IBM's Rogues on the Loose
ARGENTINA -Investigators in Buenos Aires are hot on the trail of four IBM executives accused of paying a $21 million bribe to win a contract with the state-owned Banco de la Nacion in 1994 and 1995. "If they don't come voluntarily to testify," Judge Adolfo Bagnasco told the New York Times, "I will have to ask Interpol to capture them with or without the assistance of the US government." A former Banco de la Nacion executive has confessed to accepting a $1 million bribe from IBM.

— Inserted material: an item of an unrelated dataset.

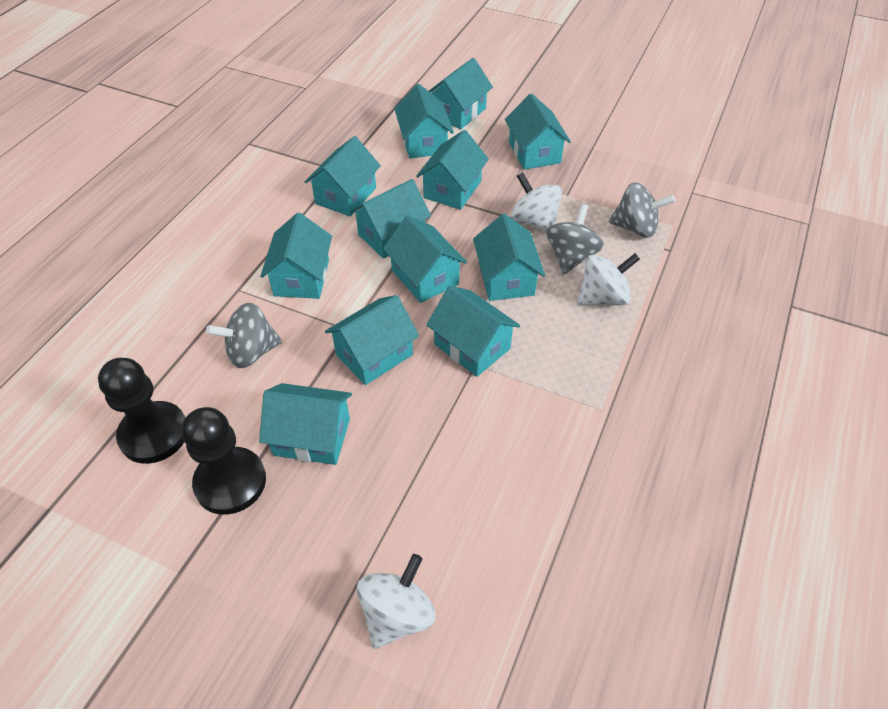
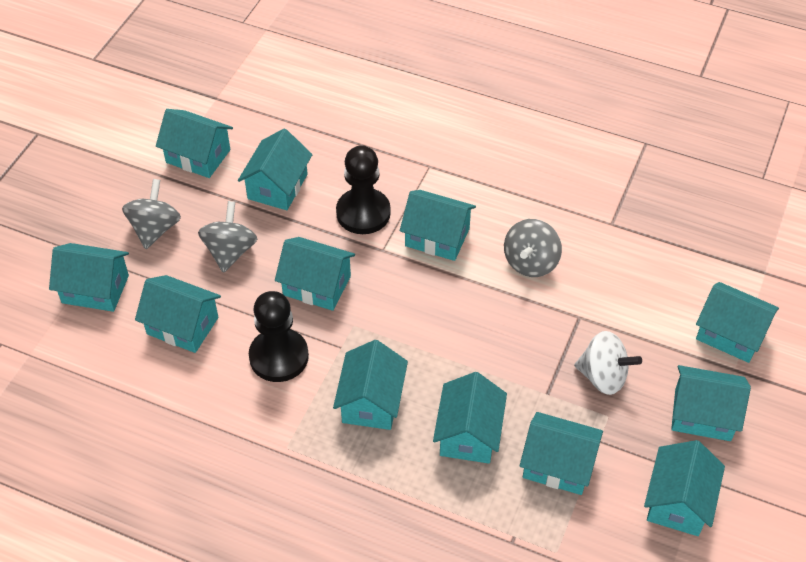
white spinning top: [357,554,436,649] [511,172,562,231] [577,253,640,306] = 3 -> [574,331,642,395] = 1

Boycott the Planet-Killers
UK - The Global Climate Coalition [1331 Pennsylvania Ave. NW, No. 1600, North Tower, Washington, DC 20004-1703] is a business lobby that spends millions on articles employing "junk science" to challenge the scientific consensus that global warming will result from burning fossil fuels. Don't buy the spiel, or products made by the GCC members: Chevron, Chrysler, Exxon, Ford, General Motors, Goodyear and Texaco.

Why Free-Trade Fails
CHILE - In April, President Clinton confessed to the delegates attending the Summit of the Americas that "too many of our own citizens have not yet seen their lives improve as a result of our participation as free nations in a global economy." While 34 heads of state met under police guard at the Sheraton Hotel, nearly 1,000 small farmers, indigenous people and activists conducted a parallel Summit of the Peoples of America. Ed Rosario, coordinator of the Western Hemisphere Worker's Conference, offered a telling observation: "Experience shows us that free-trade agreements are not government initiatives, but policy agendas pushed by global corporations precisely to get governments out of the way."

Lights, Camera, Achtung!
GERMANY - Commercials leap from TV screens and glower on billboards and now commercials are set to disrupt a cherished centuries-old tradition, the German scholars' akademische Viertelstunde - a 15-minute respite "between the time courses and lectures are supposed to begin and the time they actually do so." While the university's attendance has grown ten percent, some departmental budgets have been slashed 30 percent. According to This Week in Germany, Darmstadt Polytechnic is one of the first German universities to "offer its lecture halls as an advertising venue" where corporate ads will be projected "onto the walls much like in movie theaters."